While skipper Virat Kohli had insisted that there are no technical problems, the horrendous batting effort painted a sorry picture.
“I don’t think you can get any more challenging conditions than this (in Test cricket) especially with Duke ball in these weather conditions. But as a batsman you have to back your ability. It is all about intent out there, of not only scoring runs but also leaving the ball and defending well. As a batsman it is always a challenge to come here and play against this kind of attack,” Rahane said.
“You have to accept your mistake. Acceptance is the key, I think, when you play in England. It’s not about getting caught behind, even run out, but you have got to accept your mistake and move on. The quicker we learn from our mistakes, the better for us. I am sure everyone will learn from this innings and there is a long way to go in this match as well as the series,” he said.
Put into bat under overcast conditions, the frailties of a wobbly top order was there for everyone to see as veteran James Anderson (5/20) made them hop, skip and jump on a track with his 26th five-wicket haul in longest form.
“Anderson was really good. He bowled in the right areas. Bowling 13-14 overs for 20 overs and getting five wickets is really good, and that’s why he is a quality bowler,” he said.
Anderson was ably complemented by Chris Woakes (2/19), Sam Curran (1/26) and Stuart Broad (1/37). The excessive seam movement became too hot to handle despite only 35.2 overs being bowled on the day.

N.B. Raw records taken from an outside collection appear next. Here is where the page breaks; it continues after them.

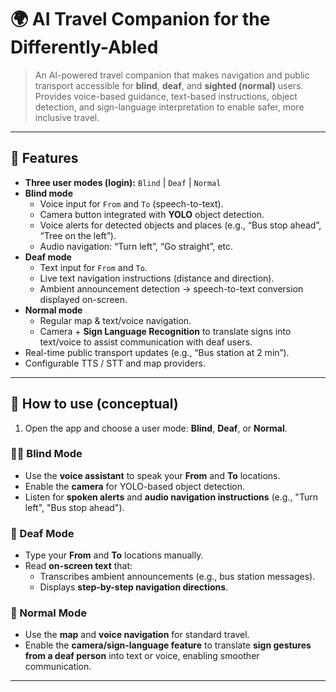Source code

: # 🌍 AI Travel Companion for the Differently-Abled


> An AI-powered travel companion that makes navigation and public transport accessible for **blind**, **deaf**, and **sighted (normal)** users.  
> Provides voice-based guidance, text-based instructions, object detection, and sign-language interpretation to enable safer, more inclusive travel.

---

## 🚀 Features

- **Three user modes (login):** `Blind` | `Deaf` | `Normal`
- **Blind mode**
  - Voice input for `From` and `To` (speech-to-text).
  - Camera button integrated with **YOLO** object detection.
  - Voice alerts for detected objects and places (e.g., “Bus stop ahead”, “Tree on the left”).
  - Audio navigation: “Turn left”, “Go straight”, etc.
- **Deaf mode**
  - Text input for `From` and `To`.
  - Live text navigation instructions (distance and direction).
  - Ambient announcement detection → speech-to-text conversion displayed on-screen.
- **Normal mode**
  - Regular map & text/voice navigation.
  - Camera + **Sign Language Recognition** to translate signs into text/voice to assist communication with deaf users.
- Real-time public transport updates (e.g., “Bus station at 2 min”).
- Configurable TTS / STT and map providers.

---

## 🧭 How to use (conceptual)

1. Open the app and choose a user mode: **Blind**, **Deaf**, or **Normal**.  

### 👨‍🦯 Blind Mode
- Use the **voice assistant** to speak your **From** and **To** locations.  
- Enable the **camera** for YOLO-based object detection.  
- Listen for **spoken alerts** and **audio navigation instructions** (e.g., "Turn left", "Bus stop ahead").  

### 🧏 Deaf Mode
- Type your **From** and **To** locations manually.  
- Read **on-screen text** that:  
  - Transcribes ambient announcements (e.g., bus station messages).  
  - Displays **step-by-step navigation directions**.  

### 🙂 Normal Mode
- Use the **map** and **voice navigation** for standard travel.  
- Enable the **camera/sign-language feature** to translate **sign gestures from a deaf person** into text or voice, enabling smoother communication.  

---
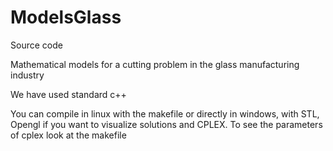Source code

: # ModelsGlass

Source code

Mathematical models for a cutting problem in the glass manufacturing industry

We have used  standard c++

You can compile in linux with the makefile or directly in windows, with STL, Opengl if you want to visualize solutions and CPLEX. To see the parameters of cplex look at the makefile

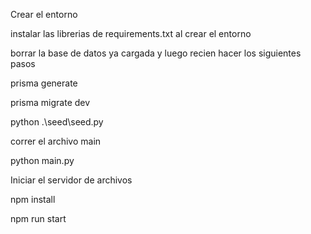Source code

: Crear el entorno

instalar las librerias de requirements.txt al crear el entorno

borrar la base de datos ya cargada y luego recien hacer los siguientes pasos

prisma generate

prisma migrate dev

python .\seed\seed.py   

correr el archivo main

python main.py

Iniciar el servidor de archivos 

npm install

npm run start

Anderson was right on target removing Murali Vijay (0) with a delivery that pitched on the middle stump line and moved enough as the opener tried to flick it, only to miss the line completely.

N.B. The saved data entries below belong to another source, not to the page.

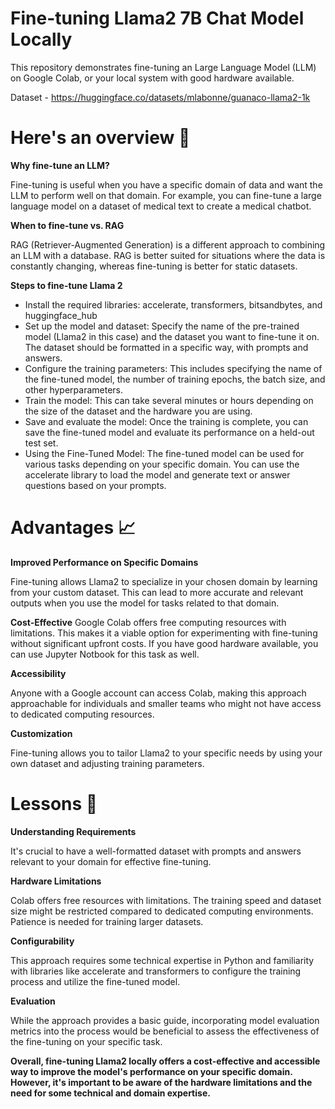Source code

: 
# Fine-tuning Llama2 7B Chat Model Locally
This repository demonstrates fine-tuning an Large Language Model (LLM) on Google Colab, or your local system with good hardware available.

Dataset - https://huggingface.co/datasets/mlabonne/guanaco-llama2-1k


# Here's an overview 🌟

**Why fine-tune an LLM?**

Fine-tuning is useful when you have a specific domain of data and want the LLM to perform well on that domain. For example, you can fine-tune a large language model on a dataset of medical text to create a medical chatbot. 

**When to fine-tune vs. RAG**

RAG (Retriever-Augmented Generation) is a different approach to combining an LLM with a database. RAG is better suited for situations where the data is constantly changing, whereas fine-tuning is better for static datasets. 

**Steps to fine-tune Llama 2**

* Install the required libraries: accelerate, transformers, bitsandbytes, and huggingface_hub 
* Set up the model and dataset: Specify the name of the pre-trained model (Llama2 in this case) and the dataset you want to fine-tune it on. The dataset should be formatted in a specific way, with prompts and answers.
* Configure the training parameters: This includes specifying the name of the fine-tuned model, the number of training epochs, the batch size, and other hyperparameters. 
* Train the model: This can take several minutes or hours depending on the size of the dataset and the hardware you are using. 
* Save and evaluate the model: Once the training is complete, you can save the fine-tuned model and evaluate its performance on a held-out test set.
* Using the Fine-Tuned Model: The fine-tuned model can be used for various tasks depending on your specific domain. You can use the accelerate library to load the model and generate text or answer questions based on your prompts.

# Advantages 📈
**Improved Performance on Specific Domains**

Fine-tuning allows Llama2 to specialize in your chosen domain by learning from your custom dataset. This can lead to more accurate and relevant outputs when you use the model for tasks related to that domain.

**Cost-Effective**
Google Colab offers free computing resources with limitations. This makes it a viable option for experimenting with fine-tuning without significant upfront costs. If you have good hardware available, you can use Jupyter Notbook for this task as well.

**Accessibility**

Anyone with a Google account can access Colab, making this approach approachable for individuals and smaller teams who might not have access to dedicated computing resources.

**Customization**

Fine-tuning allows you to tailor Llama2 to your specific needs by using your own dataset and adjusting training parameters.


# Lessons 📝

**Understanding Requirements**

It's crucial to have a well-formatted dataset with prompts and answers relevant to your domain for effective fine-tuning.

**Hardware Limitations**

Colab offers free resources with limitations. The training speed and dataset size might be restricted compared to dedicated computing environments. Patience is needed for training larger datasets.

**Configurability**

This approach requires some technical expertise in Python and familiarity with libraries like accelerate and transformers to configure the training process and utilize the fine-tuned model.

**Evaluation**

While the approach provides a basic guide, incorporating model evaluation metrics into the process would be beneficial to assess the effectiveness of the fine-tuning on your specific task.


**Overall, fine-tuning Llama2 locally offers a cost-effective and accessible way to improve the model's performance on your specific domain. However, it's important to be aware of the hardware limitations and the need for some technical and domain expertise.**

KL Rahul (8) lazily nicked a delivery on the fourth stump as India lost their openers in very first session in which only 6.3 overs were bowled. Cheteshwar Pujara (1, 25 balls) left a lot of deliveries but was once again run out trying a quick single with his skipper Kohli backtracking after initially responding to a call.
Cheteshwar Pujara was run out for the third time this year after the horrendous mix up.
“It definitely hurts as a teammates, and I am sure even Pujara will be upset about his run out. The run out definitely hurt us and the weather after that too. I think we did not get to play for 3-4 hours, so definitely as a team you feel really bad,” said Rahane.
The only hope was the skipper himself and his deputy Ajinkya Rahane (18), who had scored a memorable century in 2014.
With the conditions adverse, not for once did the Kohli-Rahane duo look settled during their 34-run stand off 13.1 overs. If Anderson wasn’t troubling them with off-stump channel, then it was comeback man Woakes, who was ready to make life miserable for the duo.
Replacing first Test hero Ben Stokes, Woakes repeatedly hit the seam and got it to nip away from the right handers beating the bat innumerable times.
Finally, Kohli (23) who had battled hard for 70 minutes and 57 balls, forced into committing a mistake by Woakes. A delivery that pitched on middle stump hit the seam and Kohli closed his bat face with a leading edge being gobbled at the slip by Jos Buttler.
Hardik Pandya (11) didn’t learn from his mistakes as he was dropped by Buttler in the slip cordon and played a similar shot with hard hands to be caught by the same fielder.
Dinesh Karthik (1) was clueless as Curran got one to dart back in as it breached it his defences. Rahane’s patience gave away as Anderson coming for his second spell bowled a beauty to force him to edging one to the slips as India’s resistance ended in a jiffy.
It was Ravichandran Ashwin’s 29 that ensured that India crossed the three-figure mark as England gained complete control despite a day and half’s play being already lost due to inclement weather.